After a long time I've had the idea to get back to writing and this one is about how state capacity and the ability to write good legislation leads to wonderful outcomes. This story is from my personal experience building EHRs that needed barcode scanning to enter drugs to prevent errors in administration. If a barcode is scanned before administration then it can be validated against the prescription to make sure it's compliant. This was a requested feature for months on end and I had put it off since I assumed that we needed access to a proprietary dataset that contains barcode mappings to the product details. The other option was to have the inventory manager scan everything so that we maintain a log of all drugs, this is error prone and introduces a new change in their workflows. In India where I previously developed applications it was complicated and you usually contracted with a pharmacy chain to get access to this data.
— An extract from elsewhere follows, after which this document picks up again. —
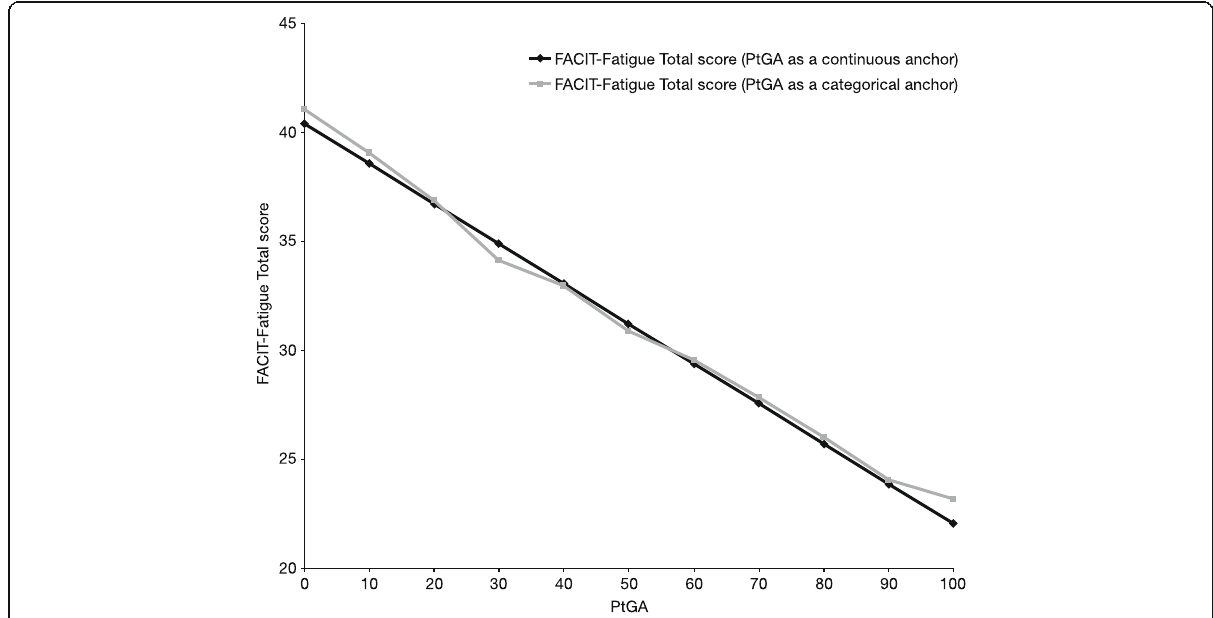
Fig. 1 Relationship between FACIT-Fatigue total score and PtGA as a continuous or categorical anchor. FACIT-Fatigue : Functional Assessment of Chronic Illness Therapy-Fatigue; PtGA : Patient ’ s Global Assessment of Psoriasis and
Curiously while exploring options with Claude, it told me that all barcodes for drugs in the US have the National Drug Code encoded within them. This was new information to me. This meant that I could write a scanner using any barcode reader and interpret the barcodes using NDC which is free to download on the FDA's own site - National Drug Code Directory
Example for Prednisone 5mg that shows Barcode 93520-18481 and corresponding NDC number as 12634-18481

At the top this seems like a normal feature of a country where the regulators want to make it easier for people to use the directories they build so that it increases patient safety. This is not the case in India, where the agency that approves drugs for human use and the agency responsible for making these datasets available aren't the same, leading to datasets that aren't accurate. As a business if you know the data you're getting isn't accurate you won't put it into use at all and this is the case with India's drug codes.

They'll even tell you in their release file that they don't want to cover all drugs.